Par un patient travail de maille métallique découpée à la main, il sculpte des regards, des tensions, des présences.
Chaque œuvre est une rencontre frontale – presque spirituelle – entre l’humain et l’animal.
Panthères, tigres, lions, guépards, gorille, et chimpanzé ne sont pas ici de simples sujets décoratifs. Ils sont le reflet de notre lien brisé avec le vivant, des ambassadeurs d’un monde en danger qui nous regarde droit dans les yeux.
Chaque tableau est unique. Chaque regard, une énigme. Chaque œuvre, un face-à-face.
Ce travail, au-delà de la matière, vise une émotion brute : celle d’un lien ancestral, silencieux, viscéral.
Pourquoi ce matériau ?
Ce matériau n’est pas anodin : il évoque à la fois l’enfermement et la frontière, la clôture entre l’humain et l’animal, entre la liberté et la captivité. En le détournant, en le modelant, il tente d’en faire un vecteur d’émotion, de présence, de regard.
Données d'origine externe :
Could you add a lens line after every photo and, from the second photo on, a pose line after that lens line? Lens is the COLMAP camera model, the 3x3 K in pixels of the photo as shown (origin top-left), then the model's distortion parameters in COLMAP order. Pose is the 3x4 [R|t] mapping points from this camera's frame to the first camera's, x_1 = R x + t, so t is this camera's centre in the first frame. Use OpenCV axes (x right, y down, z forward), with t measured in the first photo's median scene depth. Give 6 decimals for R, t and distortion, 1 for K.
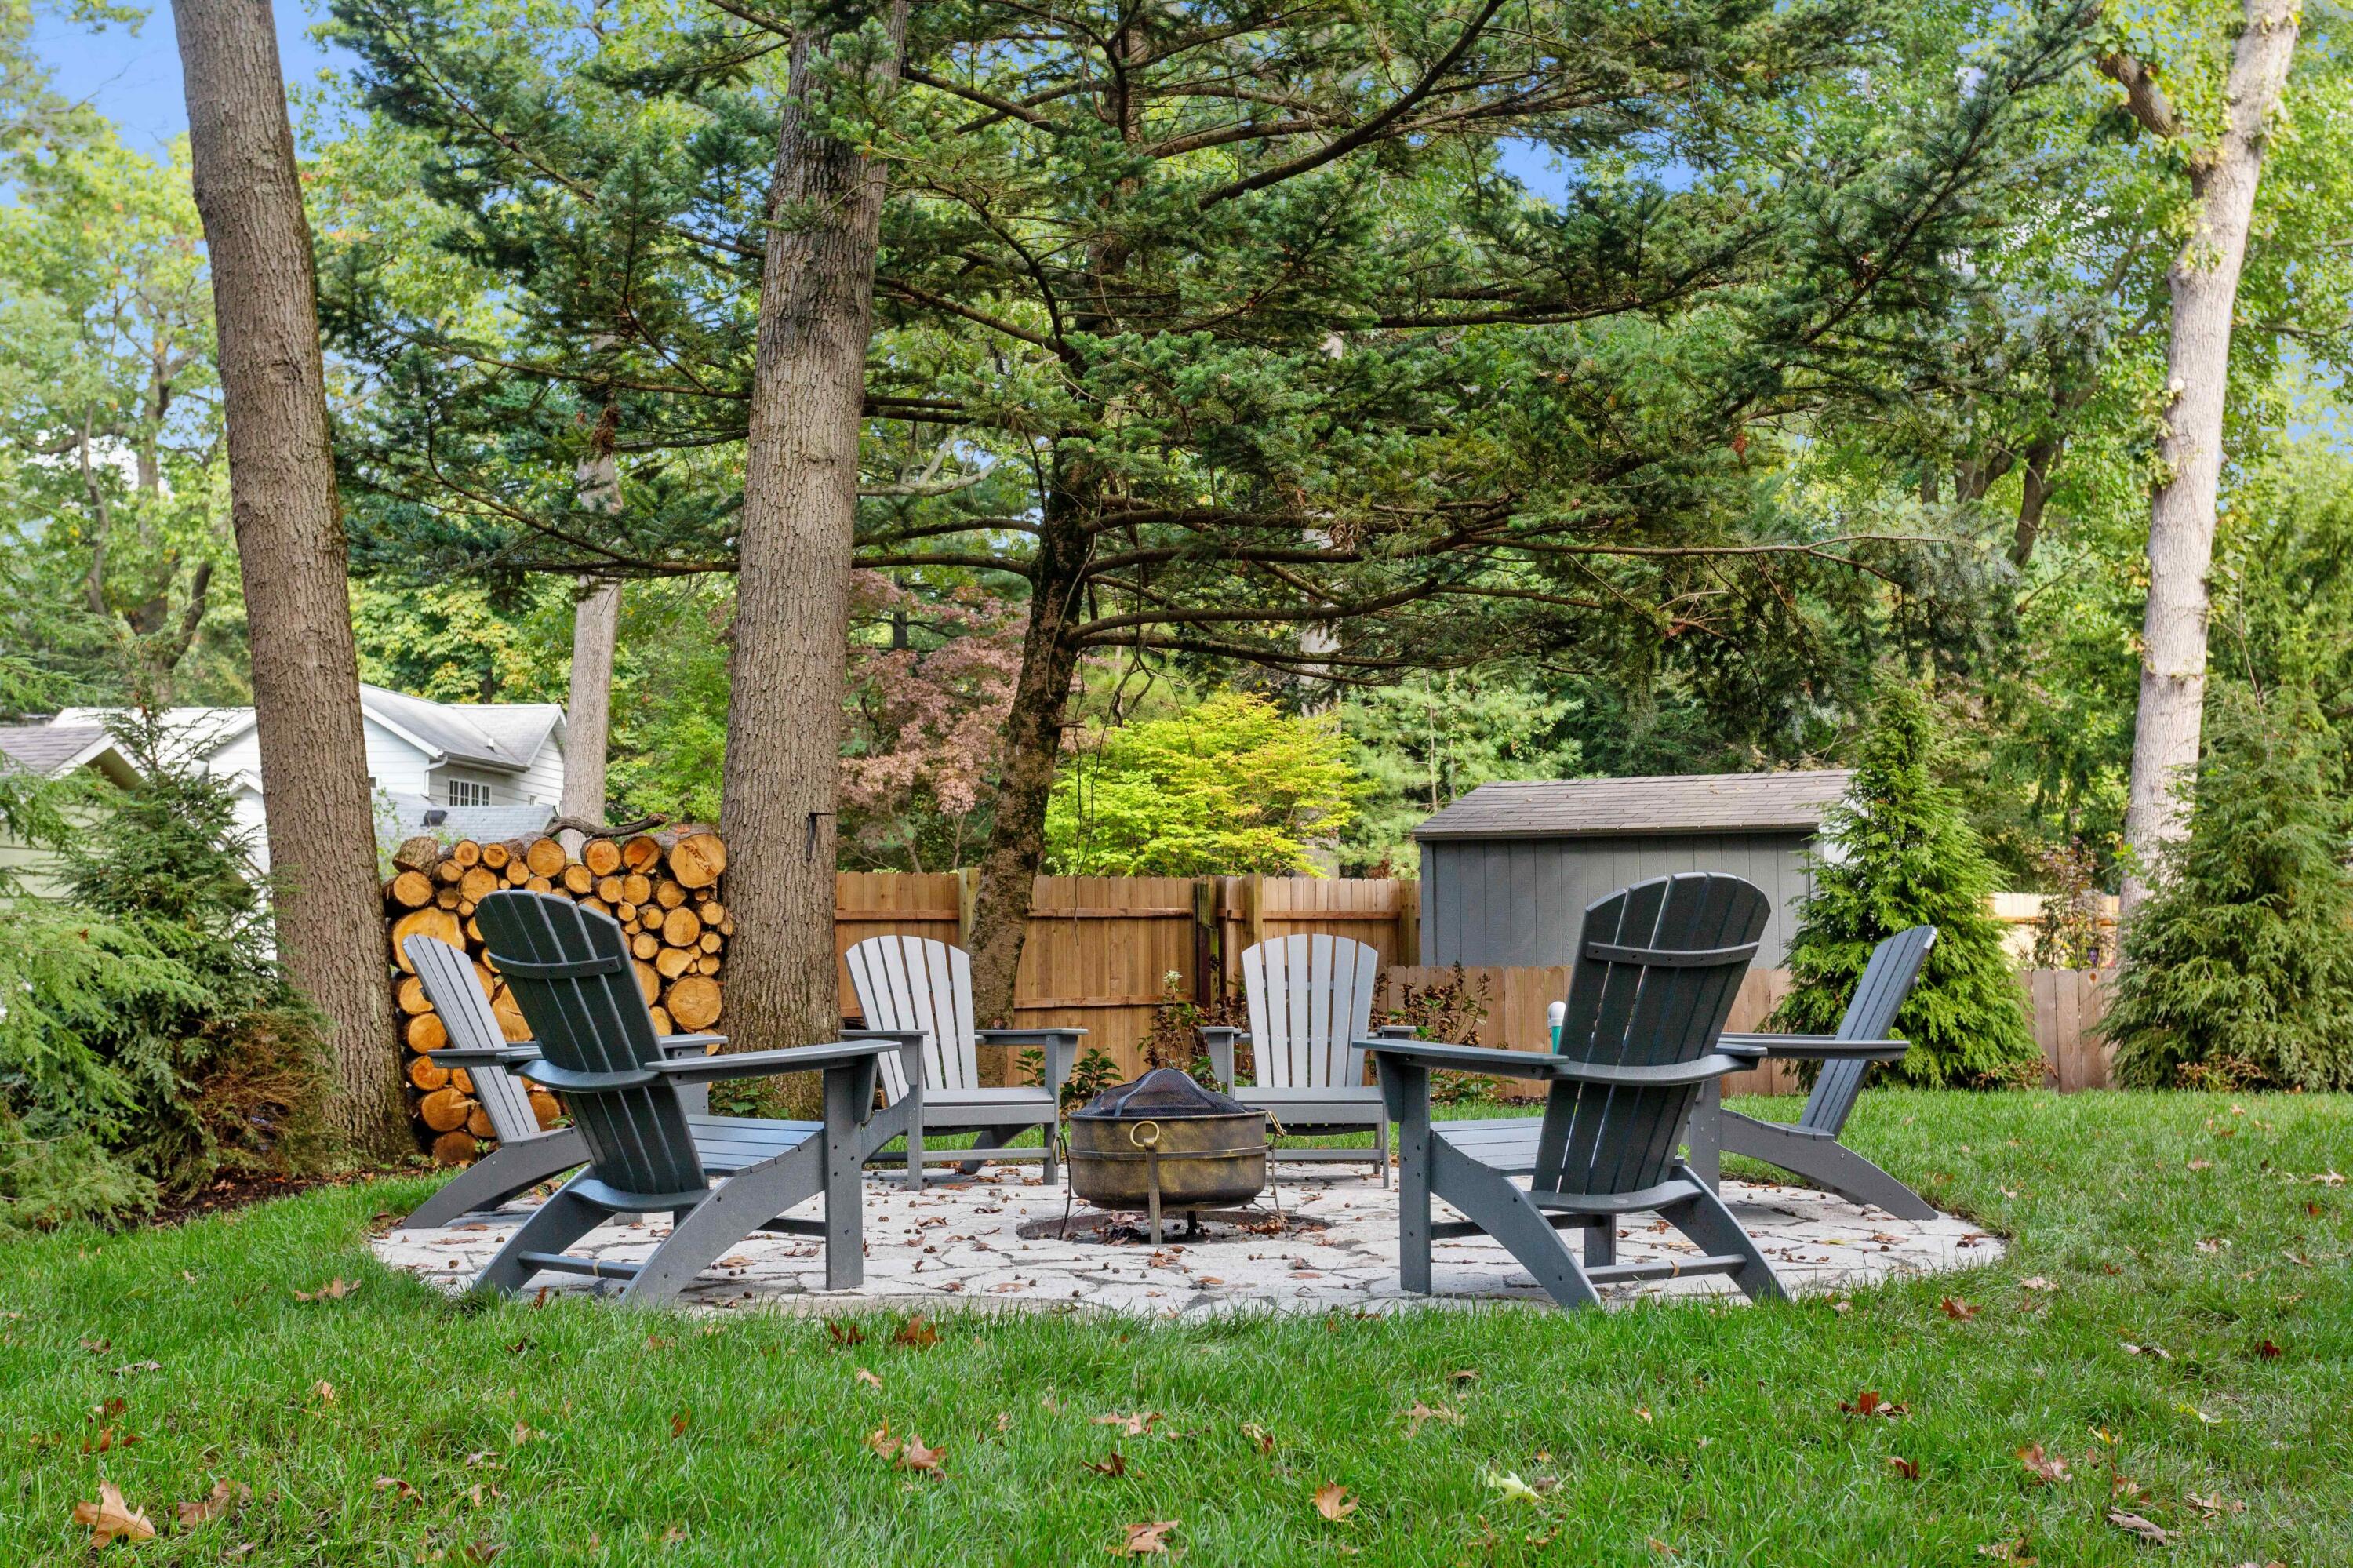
lens RADIAL K [[2577.1, 0, 1176.5], [0, 2577.1, 784.0], [0, 0, 1]] dist [0.019772, 0.020522]
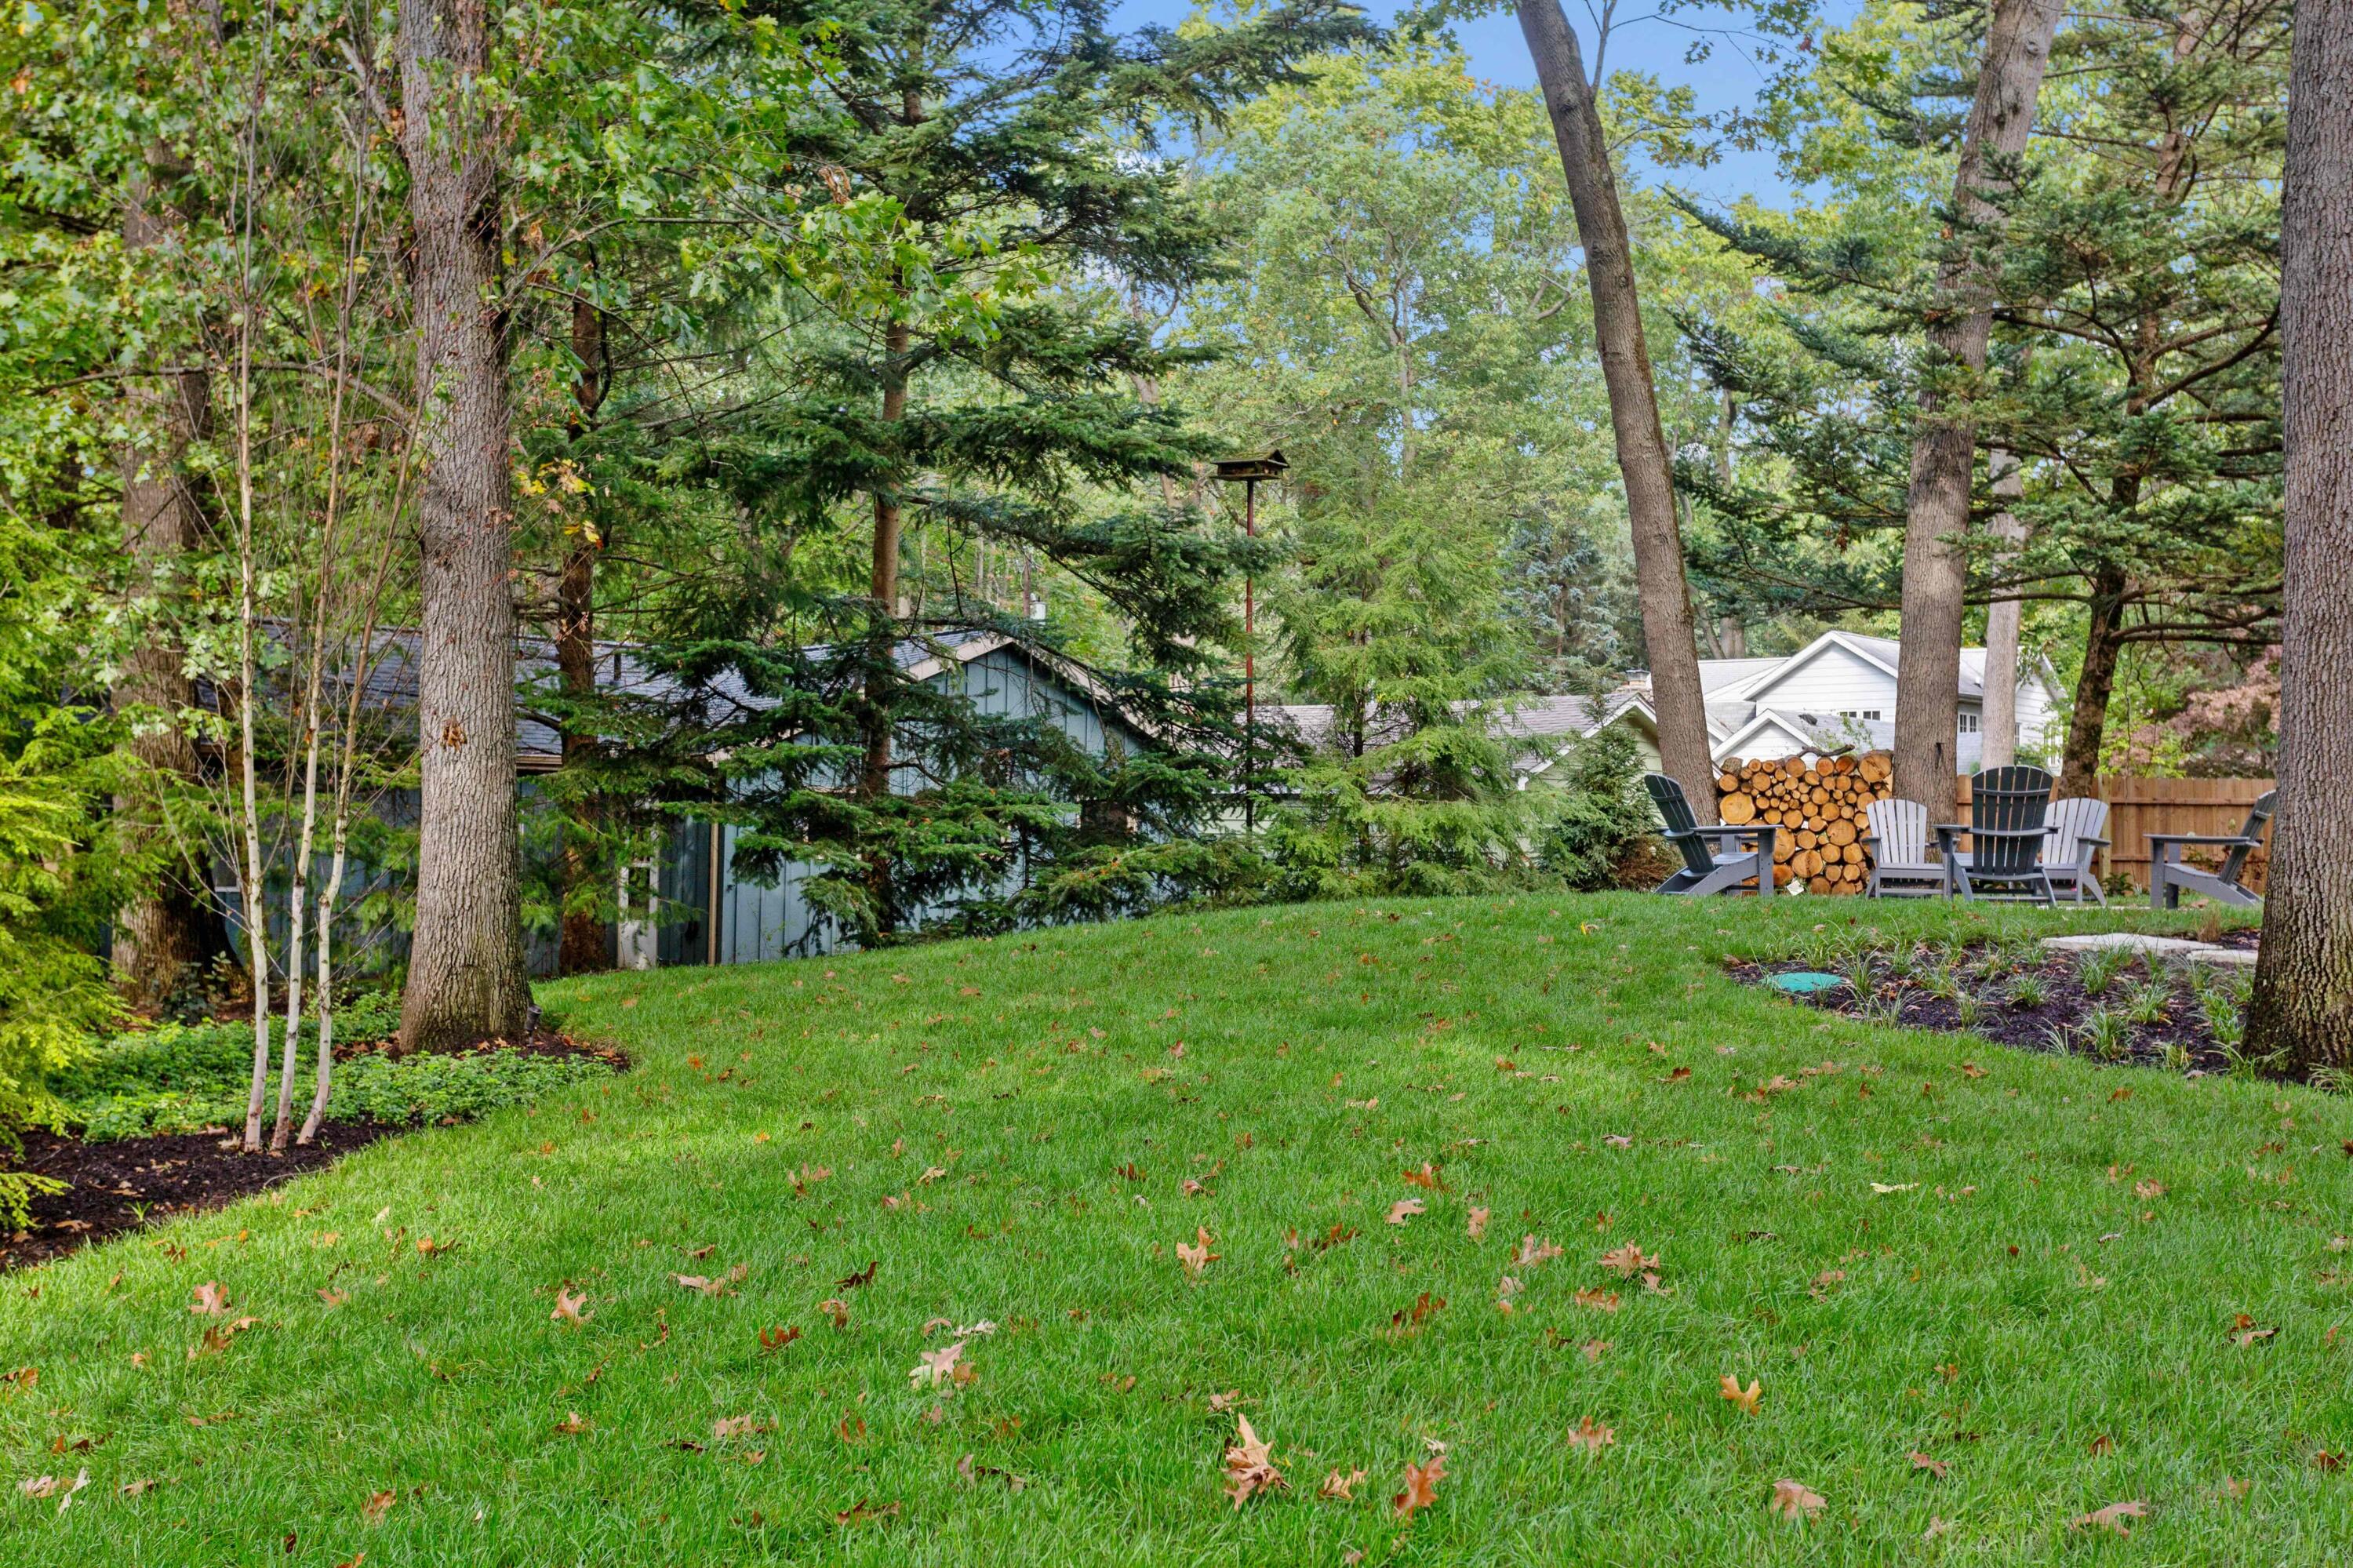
lens RADIAL K [[2577.1, 0, 1176.5], [0, 2577.1, 784.0], [0, 0, 1]] dist [0.019772, 0.020522]
pose [[0.819226, -0.004792, -0.573450, 0.503333], [0.022371, 0.999471, 0.023608, -0.016028], [0.573034, -0.032169, 0.818900, -0.897917]]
Comme si à travers cette matière froide et contraignante, l’animal parvenait à s’échapper – au moins symboliquement.
Ce matériau lui impose une lenteur, une patience, une forme d’écoute, en écho au respect qu'il porte aux animaux qu'il représente.
Derrière chaque portrait, il y a un message de protection et de prise de conscience. Le monde animal souffre souvent de notre indifférence. Son intention n’est pas de dénoncer, mais de susciter l’émotion, de provoquer un moment de connexion, de résonance.